I'm trying to reproduce the plots of the FQE tutorial: https://d3rlpy.readthedocs.io/en/latest/tutorials/offline_policy_selection.html
but I'm not seeing a way how to get the results of epoch 1,5,10. Could you please help me out?

This is the code I'm using, inspired by the code in #365

DIM_ACTION = 1
N_SAMPLES = 100

observations = np.random.random((N_SAMPLES, DIM_OBSERVATION))
actions = np.random.random((N_SAMPLES, DIM_ACTION))
rewards = np.random.random(N_SAMPLES)
terminals = np.random.randint(2, size=N_SAMPLES)

train_dataset = d3rlpy.dataset.MDPDataset(
    observations=observations, 
    actions=actions, 
    rewards=rewards, 
    terminals=terminals,
    action_space=d3rlpy.ActionSpace.CONTINUOUS
)

eval_dataset = train_dataset

model = d3rlpy.algos.IQLConfig().create(device='cpu')
model.fit(
    train_dataset,
    n_steps=N_SAMPLES,
    n_steps_per_epoch=N_SAMPLES,
)

fqe = d3rlpy.ope.FQE(algo=model, config=d3rlpy.ope.FQEConfig())

fqe.fit(
   eval_dataset,
   n_steps=N_SAMPLES,
   evaluators={
      'init_value': d3rlpy.metrics.InitialStateValueEstimationEvaluator(),
      'soft_opc': d3rlpy.metrics.SoftOPCEvaluator(return_threshold=-300),
   },
)

Takuma Seno · Answer 1 · Sat Feb 17 2024 14:44:19 GMT+0800 (China Standard Time)

@risufaj Hi, thank you for the issue. Here is a procedure to make the similar plot:

Train an agent (say, IQL).
Train FQE with the agent of epoch 1, 5, 10 individually.
Compare the saved metrics with those individual FQE instances.

mooncake · Answer 2 · Mon Feb 19 2024 20:44:18 GMT+0800 (China Standard Time)

@takuseno considering the plot of init_value of https://github.com/takuseno/d3rlpy/blob/c31ad8ab7186198b994383ce9fa2c88af196b6d9/docs/assets/fqe_cartpole_init_value.png

the plot has 3 lines which are epoch 1,5,10. but what's the x axis means? the x is epoch too, I'm wondering how to plot this plot too.

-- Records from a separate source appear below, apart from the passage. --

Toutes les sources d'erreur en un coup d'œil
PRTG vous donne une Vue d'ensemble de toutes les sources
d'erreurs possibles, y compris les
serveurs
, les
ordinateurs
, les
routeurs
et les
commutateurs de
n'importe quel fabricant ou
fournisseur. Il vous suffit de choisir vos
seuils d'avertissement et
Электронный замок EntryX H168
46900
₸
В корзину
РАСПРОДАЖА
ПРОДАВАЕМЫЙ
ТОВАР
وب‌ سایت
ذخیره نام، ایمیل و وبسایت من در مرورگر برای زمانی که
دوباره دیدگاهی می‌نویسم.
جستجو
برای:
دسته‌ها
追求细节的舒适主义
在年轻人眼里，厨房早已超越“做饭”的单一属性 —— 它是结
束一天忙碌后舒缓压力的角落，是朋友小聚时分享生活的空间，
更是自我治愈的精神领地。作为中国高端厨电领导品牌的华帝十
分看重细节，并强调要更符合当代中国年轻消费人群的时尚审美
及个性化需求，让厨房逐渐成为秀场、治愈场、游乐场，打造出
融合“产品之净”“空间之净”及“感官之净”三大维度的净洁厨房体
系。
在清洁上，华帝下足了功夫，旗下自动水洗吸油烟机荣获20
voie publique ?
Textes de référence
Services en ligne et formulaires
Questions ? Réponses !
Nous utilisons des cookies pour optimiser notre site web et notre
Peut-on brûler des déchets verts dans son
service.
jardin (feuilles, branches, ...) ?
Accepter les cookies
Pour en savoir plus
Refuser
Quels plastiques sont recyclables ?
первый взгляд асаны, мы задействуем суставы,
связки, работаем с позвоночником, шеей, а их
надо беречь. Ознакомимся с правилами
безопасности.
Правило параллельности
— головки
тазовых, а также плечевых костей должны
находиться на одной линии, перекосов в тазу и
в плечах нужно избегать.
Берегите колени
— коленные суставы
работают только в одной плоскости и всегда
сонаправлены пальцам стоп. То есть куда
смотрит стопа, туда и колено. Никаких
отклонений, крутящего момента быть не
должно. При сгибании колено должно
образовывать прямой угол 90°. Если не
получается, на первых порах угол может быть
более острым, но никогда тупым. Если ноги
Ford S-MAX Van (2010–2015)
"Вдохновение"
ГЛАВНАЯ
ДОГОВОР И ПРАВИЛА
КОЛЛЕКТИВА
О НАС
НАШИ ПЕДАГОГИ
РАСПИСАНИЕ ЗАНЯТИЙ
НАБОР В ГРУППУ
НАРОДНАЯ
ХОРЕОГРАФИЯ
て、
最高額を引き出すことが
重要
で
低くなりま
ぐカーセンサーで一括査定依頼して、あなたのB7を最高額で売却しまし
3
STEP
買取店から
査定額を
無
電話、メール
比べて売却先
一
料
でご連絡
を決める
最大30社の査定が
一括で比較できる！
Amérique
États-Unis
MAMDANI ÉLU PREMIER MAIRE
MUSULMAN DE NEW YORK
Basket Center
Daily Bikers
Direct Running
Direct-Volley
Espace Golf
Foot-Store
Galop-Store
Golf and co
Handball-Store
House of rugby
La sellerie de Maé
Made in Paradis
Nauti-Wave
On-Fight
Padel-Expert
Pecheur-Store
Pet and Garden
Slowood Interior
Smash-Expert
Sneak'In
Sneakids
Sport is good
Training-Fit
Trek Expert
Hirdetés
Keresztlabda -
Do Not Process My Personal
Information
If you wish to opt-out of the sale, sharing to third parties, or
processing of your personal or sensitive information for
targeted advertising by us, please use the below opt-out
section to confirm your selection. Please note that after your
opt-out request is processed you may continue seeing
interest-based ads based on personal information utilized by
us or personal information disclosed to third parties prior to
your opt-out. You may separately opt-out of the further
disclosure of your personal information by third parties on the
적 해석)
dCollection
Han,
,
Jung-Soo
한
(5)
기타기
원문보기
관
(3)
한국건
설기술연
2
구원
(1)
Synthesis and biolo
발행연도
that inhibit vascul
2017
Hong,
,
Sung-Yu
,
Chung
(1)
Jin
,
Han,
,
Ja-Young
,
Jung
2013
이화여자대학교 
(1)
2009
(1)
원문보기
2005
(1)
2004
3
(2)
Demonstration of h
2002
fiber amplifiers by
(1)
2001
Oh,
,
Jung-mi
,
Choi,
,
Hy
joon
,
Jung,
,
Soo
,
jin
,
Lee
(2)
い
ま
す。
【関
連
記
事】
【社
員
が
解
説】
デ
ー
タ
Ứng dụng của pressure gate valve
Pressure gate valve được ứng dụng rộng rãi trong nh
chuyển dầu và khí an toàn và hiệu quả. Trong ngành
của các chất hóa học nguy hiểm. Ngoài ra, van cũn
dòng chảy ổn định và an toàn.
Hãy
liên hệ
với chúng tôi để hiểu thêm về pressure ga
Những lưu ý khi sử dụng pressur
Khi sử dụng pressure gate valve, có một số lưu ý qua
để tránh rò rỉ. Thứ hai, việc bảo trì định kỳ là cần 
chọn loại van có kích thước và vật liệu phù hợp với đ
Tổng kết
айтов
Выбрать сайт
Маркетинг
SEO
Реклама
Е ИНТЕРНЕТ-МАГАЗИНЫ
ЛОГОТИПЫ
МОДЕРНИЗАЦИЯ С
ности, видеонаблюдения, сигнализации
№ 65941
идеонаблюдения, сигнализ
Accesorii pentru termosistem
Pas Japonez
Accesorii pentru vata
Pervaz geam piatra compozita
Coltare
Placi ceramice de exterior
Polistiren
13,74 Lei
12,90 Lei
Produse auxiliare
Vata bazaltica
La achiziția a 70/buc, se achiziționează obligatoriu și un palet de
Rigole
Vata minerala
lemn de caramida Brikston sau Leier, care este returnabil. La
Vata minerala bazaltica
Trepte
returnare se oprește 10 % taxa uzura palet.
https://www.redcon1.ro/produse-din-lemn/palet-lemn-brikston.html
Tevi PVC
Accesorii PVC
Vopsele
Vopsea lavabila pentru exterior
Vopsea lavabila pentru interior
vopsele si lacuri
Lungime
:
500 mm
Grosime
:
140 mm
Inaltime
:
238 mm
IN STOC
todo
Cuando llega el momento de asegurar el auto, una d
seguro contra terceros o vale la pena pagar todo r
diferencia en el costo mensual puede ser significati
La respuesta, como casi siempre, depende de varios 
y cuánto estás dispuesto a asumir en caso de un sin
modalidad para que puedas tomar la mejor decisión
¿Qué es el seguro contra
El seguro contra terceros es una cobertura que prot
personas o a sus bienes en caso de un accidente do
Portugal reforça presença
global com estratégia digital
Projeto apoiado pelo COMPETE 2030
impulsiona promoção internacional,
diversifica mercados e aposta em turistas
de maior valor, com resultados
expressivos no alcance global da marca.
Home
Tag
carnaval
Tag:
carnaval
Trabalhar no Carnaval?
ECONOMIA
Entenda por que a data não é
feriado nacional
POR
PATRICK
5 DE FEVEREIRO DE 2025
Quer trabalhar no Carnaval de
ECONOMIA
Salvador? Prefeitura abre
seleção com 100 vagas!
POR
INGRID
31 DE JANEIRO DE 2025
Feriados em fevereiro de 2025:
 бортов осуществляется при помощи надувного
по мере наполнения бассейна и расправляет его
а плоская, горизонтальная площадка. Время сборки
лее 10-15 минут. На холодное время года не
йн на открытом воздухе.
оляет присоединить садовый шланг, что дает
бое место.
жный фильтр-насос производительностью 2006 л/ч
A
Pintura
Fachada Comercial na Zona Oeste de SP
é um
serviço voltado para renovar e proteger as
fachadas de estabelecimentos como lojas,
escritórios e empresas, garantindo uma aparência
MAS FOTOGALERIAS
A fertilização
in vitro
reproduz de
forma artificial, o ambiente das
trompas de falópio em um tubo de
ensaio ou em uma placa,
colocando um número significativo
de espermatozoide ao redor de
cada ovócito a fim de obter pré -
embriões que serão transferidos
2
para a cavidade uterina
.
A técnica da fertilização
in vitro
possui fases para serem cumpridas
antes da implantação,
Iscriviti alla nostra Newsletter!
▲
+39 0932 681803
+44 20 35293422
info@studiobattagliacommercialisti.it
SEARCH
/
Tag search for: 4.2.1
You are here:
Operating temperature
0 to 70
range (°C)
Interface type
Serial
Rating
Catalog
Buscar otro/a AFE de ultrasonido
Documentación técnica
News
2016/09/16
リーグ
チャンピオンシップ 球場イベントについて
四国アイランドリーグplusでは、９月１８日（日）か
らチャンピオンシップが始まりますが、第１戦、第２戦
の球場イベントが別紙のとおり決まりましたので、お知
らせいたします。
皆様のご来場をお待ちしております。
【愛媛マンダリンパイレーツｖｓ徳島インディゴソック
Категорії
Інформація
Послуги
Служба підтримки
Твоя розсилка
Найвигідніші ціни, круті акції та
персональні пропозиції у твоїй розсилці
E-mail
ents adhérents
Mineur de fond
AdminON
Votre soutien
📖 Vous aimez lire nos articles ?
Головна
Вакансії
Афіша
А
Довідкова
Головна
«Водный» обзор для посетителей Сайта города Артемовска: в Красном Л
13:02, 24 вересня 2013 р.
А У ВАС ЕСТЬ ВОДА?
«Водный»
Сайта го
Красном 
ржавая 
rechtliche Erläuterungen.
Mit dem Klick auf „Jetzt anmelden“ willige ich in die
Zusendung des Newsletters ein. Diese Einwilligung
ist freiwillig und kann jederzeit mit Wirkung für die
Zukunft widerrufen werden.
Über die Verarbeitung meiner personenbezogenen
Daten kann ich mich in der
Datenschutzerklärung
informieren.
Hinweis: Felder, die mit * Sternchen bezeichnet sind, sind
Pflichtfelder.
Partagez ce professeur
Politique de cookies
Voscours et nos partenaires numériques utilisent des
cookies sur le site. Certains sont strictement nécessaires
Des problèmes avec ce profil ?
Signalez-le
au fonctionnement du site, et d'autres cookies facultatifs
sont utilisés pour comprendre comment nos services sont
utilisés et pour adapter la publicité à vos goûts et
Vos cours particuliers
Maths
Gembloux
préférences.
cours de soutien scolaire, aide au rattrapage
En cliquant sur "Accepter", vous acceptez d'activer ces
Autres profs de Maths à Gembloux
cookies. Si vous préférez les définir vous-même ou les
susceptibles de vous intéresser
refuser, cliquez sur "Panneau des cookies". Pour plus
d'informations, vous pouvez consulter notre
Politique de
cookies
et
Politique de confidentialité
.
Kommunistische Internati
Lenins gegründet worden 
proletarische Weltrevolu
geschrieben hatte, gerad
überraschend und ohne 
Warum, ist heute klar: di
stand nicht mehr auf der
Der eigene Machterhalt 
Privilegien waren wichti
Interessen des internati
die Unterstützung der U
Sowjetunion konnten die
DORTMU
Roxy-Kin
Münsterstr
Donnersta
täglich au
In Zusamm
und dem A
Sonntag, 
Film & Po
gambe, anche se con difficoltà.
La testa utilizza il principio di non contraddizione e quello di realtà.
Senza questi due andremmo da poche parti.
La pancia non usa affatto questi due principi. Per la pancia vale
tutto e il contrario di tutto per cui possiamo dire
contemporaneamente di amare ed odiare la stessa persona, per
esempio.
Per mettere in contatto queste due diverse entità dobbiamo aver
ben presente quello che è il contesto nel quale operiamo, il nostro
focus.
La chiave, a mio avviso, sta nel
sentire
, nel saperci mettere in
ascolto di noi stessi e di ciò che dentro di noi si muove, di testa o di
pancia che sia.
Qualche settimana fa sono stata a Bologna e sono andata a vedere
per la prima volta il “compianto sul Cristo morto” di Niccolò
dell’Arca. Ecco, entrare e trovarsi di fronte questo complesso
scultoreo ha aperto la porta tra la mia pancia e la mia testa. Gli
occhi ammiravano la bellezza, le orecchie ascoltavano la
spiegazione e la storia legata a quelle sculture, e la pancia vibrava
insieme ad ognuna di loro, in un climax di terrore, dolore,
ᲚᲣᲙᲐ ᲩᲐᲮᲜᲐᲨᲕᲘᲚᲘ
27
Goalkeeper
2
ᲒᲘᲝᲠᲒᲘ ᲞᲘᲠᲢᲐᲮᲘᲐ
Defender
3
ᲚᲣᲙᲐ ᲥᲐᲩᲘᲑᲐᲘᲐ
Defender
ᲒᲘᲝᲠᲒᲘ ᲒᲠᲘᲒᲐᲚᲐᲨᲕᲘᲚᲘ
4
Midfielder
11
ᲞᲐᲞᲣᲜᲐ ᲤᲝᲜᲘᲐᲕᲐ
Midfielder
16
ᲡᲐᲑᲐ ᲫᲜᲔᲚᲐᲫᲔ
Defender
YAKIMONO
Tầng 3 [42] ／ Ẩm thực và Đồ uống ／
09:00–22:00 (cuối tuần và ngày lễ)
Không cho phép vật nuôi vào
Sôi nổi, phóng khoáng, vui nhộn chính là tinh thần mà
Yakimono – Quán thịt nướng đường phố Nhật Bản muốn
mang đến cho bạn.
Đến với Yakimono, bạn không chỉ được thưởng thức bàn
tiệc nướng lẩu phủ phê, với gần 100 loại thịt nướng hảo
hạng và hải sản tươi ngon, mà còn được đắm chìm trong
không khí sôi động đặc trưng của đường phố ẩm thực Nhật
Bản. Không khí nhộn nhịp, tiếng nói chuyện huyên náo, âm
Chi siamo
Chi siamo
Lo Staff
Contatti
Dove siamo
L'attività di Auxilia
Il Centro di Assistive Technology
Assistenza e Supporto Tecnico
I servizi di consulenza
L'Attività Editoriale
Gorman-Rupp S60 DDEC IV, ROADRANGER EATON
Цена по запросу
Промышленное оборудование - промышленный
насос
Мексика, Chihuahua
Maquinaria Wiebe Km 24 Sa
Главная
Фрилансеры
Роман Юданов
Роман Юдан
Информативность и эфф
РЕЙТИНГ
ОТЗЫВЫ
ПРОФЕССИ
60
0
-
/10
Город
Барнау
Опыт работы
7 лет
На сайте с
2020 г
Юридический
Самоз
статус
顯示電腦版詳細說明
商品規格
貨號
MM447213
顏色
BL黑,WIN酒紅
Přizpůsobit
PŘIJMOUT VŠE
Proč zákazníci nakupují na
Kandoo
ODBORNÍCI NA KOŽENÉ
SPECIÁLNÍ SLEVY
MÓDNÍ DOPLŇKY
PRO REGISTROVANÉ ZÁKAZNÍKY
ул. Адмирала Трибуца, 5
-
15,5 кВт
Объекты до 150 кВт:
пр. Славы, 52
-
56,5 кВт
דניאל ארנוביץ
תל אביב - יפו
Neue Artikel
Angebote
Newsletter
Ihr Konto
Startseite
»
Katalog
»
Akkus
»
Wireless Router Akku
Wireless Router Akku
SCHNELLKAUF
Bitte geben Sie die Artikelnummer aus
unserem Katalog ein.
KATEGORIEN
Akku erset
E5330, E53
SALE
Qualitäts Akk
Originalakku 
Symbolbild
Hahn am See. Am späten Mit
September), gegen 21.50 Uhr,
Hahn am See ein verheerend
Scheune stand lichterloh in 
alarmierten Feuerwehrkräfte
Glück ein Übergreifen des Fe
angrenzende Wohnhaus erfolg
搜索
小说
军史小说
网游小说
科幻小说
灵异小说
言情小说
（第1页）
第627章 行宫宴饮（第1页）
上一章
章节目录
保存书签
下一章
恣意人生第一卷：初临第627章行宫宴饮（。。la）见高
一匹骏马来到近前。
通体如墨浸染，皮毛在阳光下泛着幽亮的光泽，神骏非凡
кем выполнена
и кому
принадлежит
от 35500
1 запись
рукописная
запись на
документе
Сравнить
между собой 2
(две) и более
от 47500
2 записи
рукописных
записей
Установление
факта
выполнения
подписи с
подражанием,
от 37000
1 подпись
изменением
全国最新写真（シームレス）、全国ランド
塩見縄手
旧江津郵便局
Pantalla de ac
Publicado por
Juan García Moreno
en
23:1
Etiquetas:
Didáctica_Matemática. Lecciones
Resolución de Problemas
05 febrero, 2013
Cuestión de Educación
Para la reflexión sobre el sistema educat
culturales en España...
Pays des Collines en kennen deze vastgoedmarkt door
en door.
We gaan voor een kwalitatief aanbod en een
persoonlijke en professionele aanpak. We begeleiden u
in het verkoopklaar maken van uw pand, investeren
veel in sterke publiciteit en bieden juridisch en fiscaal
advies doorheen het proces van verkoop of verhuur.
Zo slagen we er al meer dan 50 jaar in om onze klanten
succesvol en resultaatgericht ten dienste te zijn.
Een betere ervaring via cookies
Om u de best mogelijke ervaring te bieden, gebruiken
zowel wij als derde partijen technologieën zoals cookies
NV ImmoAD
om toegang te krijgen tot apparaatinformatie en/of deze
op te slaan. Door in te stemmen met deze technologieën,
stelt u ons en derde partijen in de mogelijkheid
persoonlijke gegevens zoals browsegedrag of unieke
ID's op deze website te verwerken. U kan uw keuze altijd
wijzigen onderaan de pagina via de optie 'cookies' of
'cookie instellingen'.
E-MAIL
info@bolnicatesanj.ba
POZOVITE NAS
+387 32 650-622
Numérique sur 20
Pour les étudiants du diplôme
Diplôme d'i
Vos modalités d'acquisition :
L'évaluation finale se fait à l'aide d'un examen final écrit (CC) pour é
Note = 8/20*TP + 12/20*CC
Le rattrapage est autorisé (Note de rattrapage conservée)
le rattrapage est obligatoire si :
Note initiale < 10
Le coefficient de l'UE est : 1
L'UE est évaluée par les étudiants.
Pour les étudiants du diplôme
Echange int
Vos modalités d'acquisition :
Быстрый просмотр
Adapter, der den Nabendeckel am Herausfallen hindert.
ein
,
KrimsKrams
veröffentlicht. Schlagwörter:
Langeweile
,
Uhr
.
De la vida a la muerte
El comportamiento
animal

Ralvi Isufaj · Answer 3 · Mon Feb 19 2024 21:11:34 GMT+0800 (China Standard Time)

@ericyue I think the epochs in the x-axis of that figure are the epochs of training FQE. So, you first train your model using IQL, keeping the same example as @takuseno. After that you use the agents of epochs 1,5 and 10 to train your FQE and then the plot shows how each of these agents performed when trained again using FQE. But, hopefully @takuseno also can reply to this.

Takuma Seno · Answer 4 · Mon Feb 19 2024 21:16:05 GMT+0800 (China Standard Time)

@risufaj Thank you for the explanation. That's exactly right!

mooncake · Answer 5 · Mon Feb 19 2024 23:11:59 GMT+0800 (China Standard Time)

got it , thanks @risufaj

Takuma Seno · Answer 6 · Sun Mar 03 2024 19:43:59 GMT+0800 (China Standard Time)

Let me close this issue since the original problem has been resolved. Feel free to reopen this if there is any further discussion.